Individual CDOs can likewise become LHSs by supporting helpful evidence-based information and tools use in practice by care teams, quality teams and patients (e.g., through evidence-based, integrated care plans); systematically examining results from their care delivery and QI efforts; and using these results to enhance care and QI efforts continuously. We refer to this CDO-specific work as the organizational LHS cycle. CDOs and entities that support them typically refer to these activities as QI, continuous QI (CQI), or care transformation.

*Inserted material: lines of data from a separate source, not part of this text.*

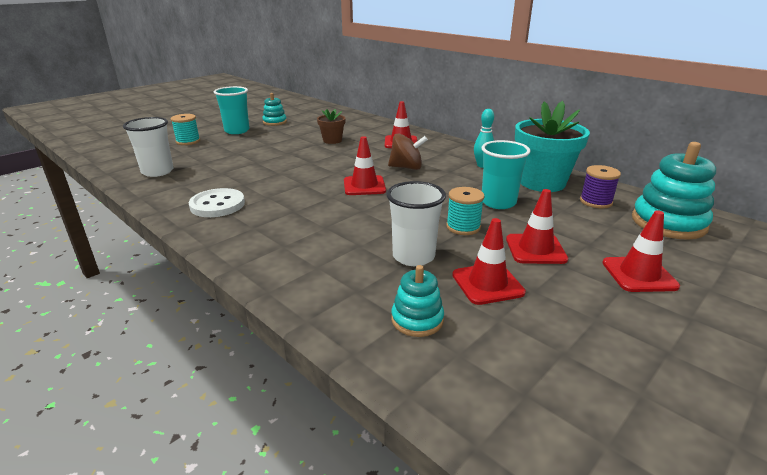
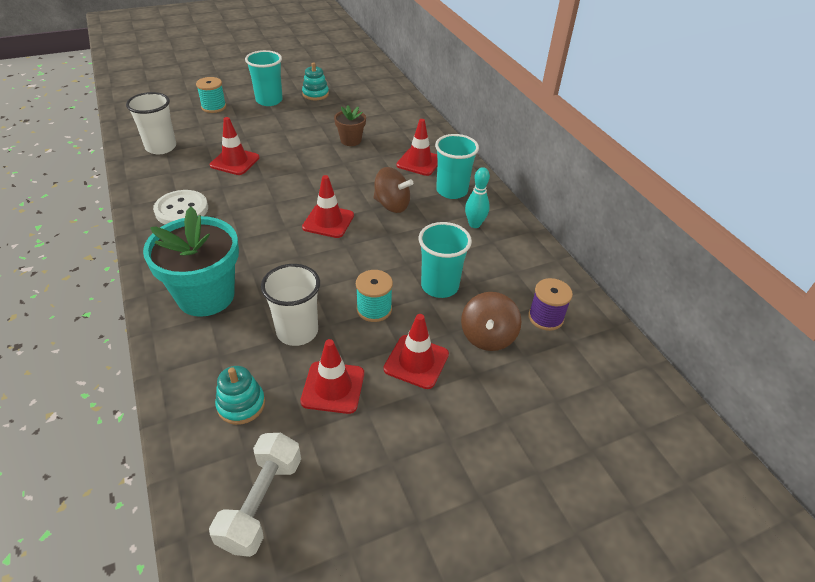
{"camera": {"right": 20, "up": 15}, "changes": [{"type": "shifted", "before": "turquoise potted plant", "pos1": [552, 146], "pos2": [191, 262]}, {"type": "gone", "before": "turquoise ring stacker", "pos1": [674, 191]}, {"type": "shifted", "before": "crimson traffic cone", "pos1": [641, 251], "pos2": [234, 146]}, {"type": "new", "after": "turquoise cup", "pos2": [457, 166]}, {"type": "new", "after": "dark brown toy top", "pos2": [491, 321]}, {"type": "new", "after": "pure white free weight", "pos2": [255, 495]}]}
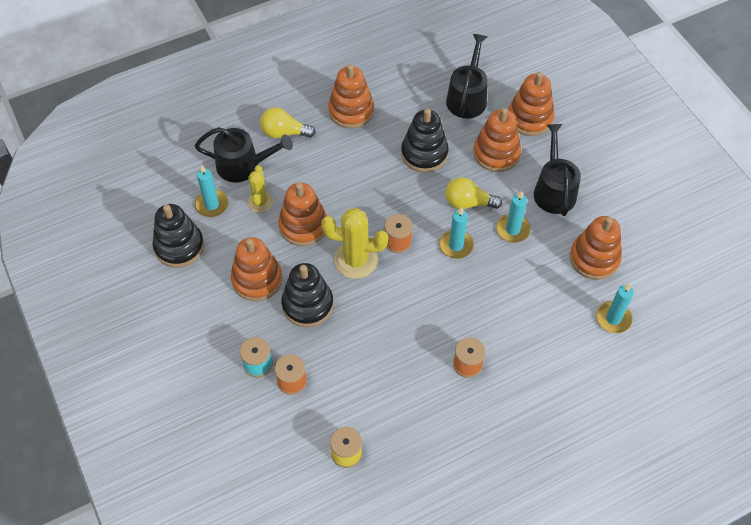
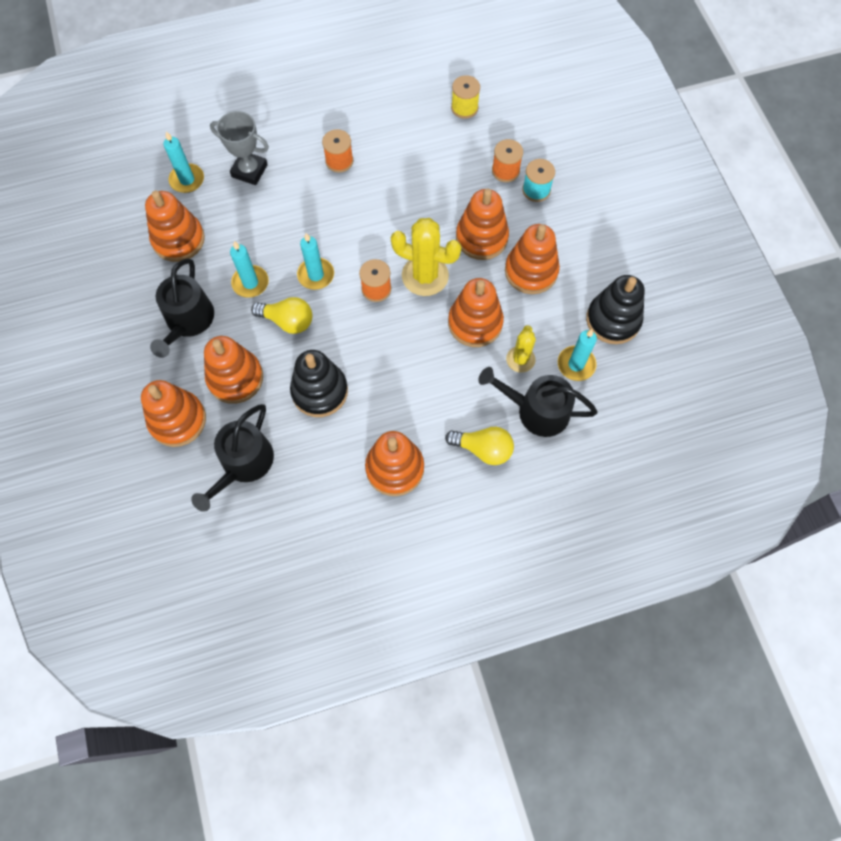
{"camera": {"right": -170, "up": 10}, "changes": [{"type": "repainted", "before": "ebony ring stacker", "after": "orange ring stacker", "pos1": [307, 295], "pos2": [482, 224]}, {"type": "new", "after": "grey trophy", "pos2": [239, 148]}]}
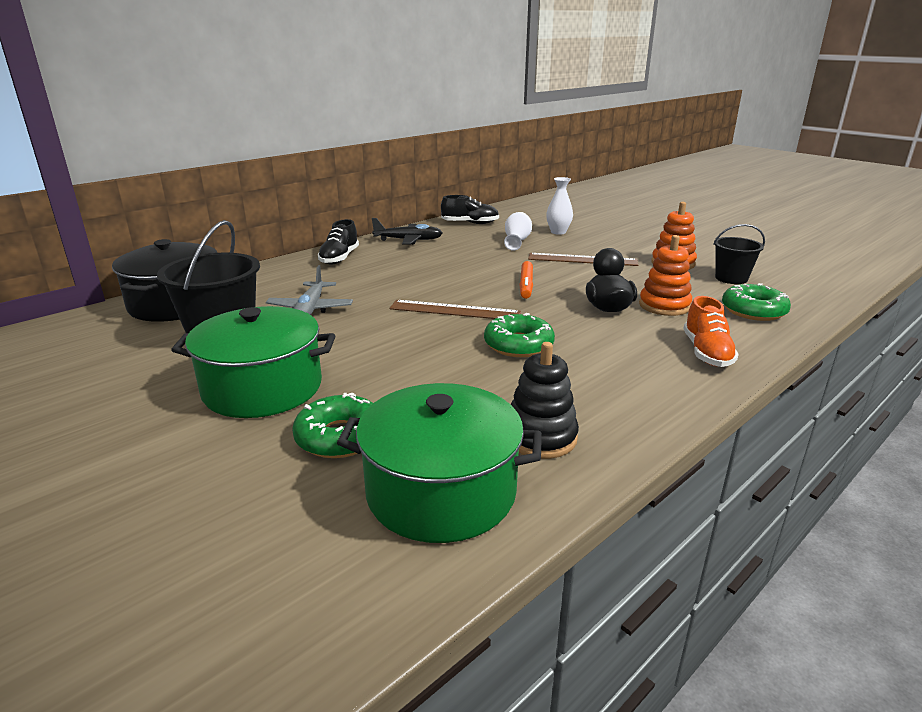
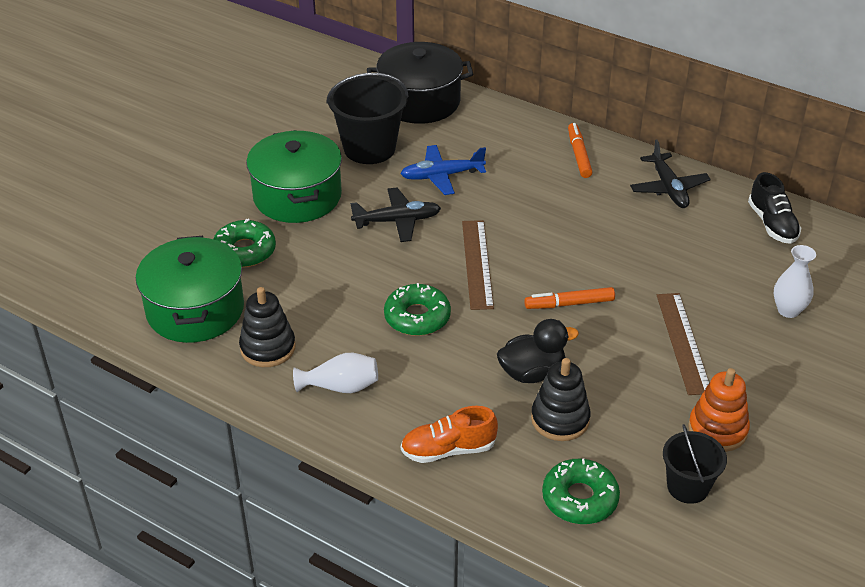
{"camera": {"right": 75, "up": 15}, "changes": [{"type": "shifted", "before": "pure white flower vase", "pos1": [518, 231], "pos2": [335, 373]}, {"type": "swapped", "before": "ebony sneaker", "after": "orange marker pen", "pos1": [338, 242], "pos2": [580, 150]}, {"type": "repainted", "before": "orange ring stacker", "after": "ebony ring stacker", "pos1": [665, 275], "pos2": [561, 399]}, {"type": "repainted", "before": "grey aeroplane", "after": "cobalt aeroplane", "pos1": [309, 290], "pos2": [443, 170]}, {"type": "new", "after": "ebony aeroplane", "pos2": [395, 215]}]}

Early in the ACTS initiative, the ACTS Future Vision Workgroup described in detail desirable workflows and information flows that could occur in LHSs supported by a high-functioning knowledge ecosystem. Four knowledge ecosystem perspectives were selected for this visioning work: care delivery, LHSs at both the organizational and national level, and resource developers. The ACTS COVID Collaborative built on this initial future vision work by adding additional insights and tools related to patient, family and caregiver engagement, and patient journey optimization. Below are links to this material. 

  • Care Delivery Perspective – Those who are involved in receiving and giving healthcare. See what the future vision of care delivery looks like for both the individual and population care at Individual/Population Health Journey. Learn about a future vision for optimizing patient, the patient family and caregivers in LHSs and care transformation here: Patient, Family and Caregiver Engagement

  • Resource Developers' Perspective   Those who produce the evidence, knowledge, and guidance resources that support public health, care delivery and other activities around the LHS cycle. Learn more about the future vision for Resource Developers.

  • Learning Health Systems Perspective – Those involved in QI activities in CDOs and those involved in driving LHS implementation at the national level. Learn more about the future vision for Learning Health Systems from both these perspectives. 

  • Improving Patient Journeys – The ACTS COVID Collaborative developed a draft Patient Journey and Service Blueprint Template that defines desirable activities to support health can care delivery activities - and what's needed to enable these activities. Learn more about this tool at Patient Journey and Service Blueprint How Tos.


Some of the Future Vision is pulled from the Roadmap; newer content is also available on the Patient, Family and Caregiver Engagement and Patient Journey and Service Blueprint How Tos pages.

A Visual Overview

Figure 15. Future Vision for a Virtuous LHS Cycle includes a one-sentence future vision overview for each of these perspectives.

Other future vision perspectives not addressed by the Future Vision Workgroup are also essential for driving a knowledge ecosystem that delivers LHSs. For example, defining desirable specifics for the data-to-evidence portion of the LHS cycle as depicted in Figure 15. Future Vision for a Virtuous LHS Cycle. The Roadmap is designed to support stakeholders in defining and addressing a consensus future vision for these key ecosystem components in ways that leverage and advance related initiatives to collect and analyze data to generate new evidence (60) (61) (62) (63) and for related LHS cycle activities. The LHS cycle—and the outcomes it should deliver such as the Quintuple Aim—will only be as successful as permitted by the least effective cycle component, so careful attention must be paid to all components.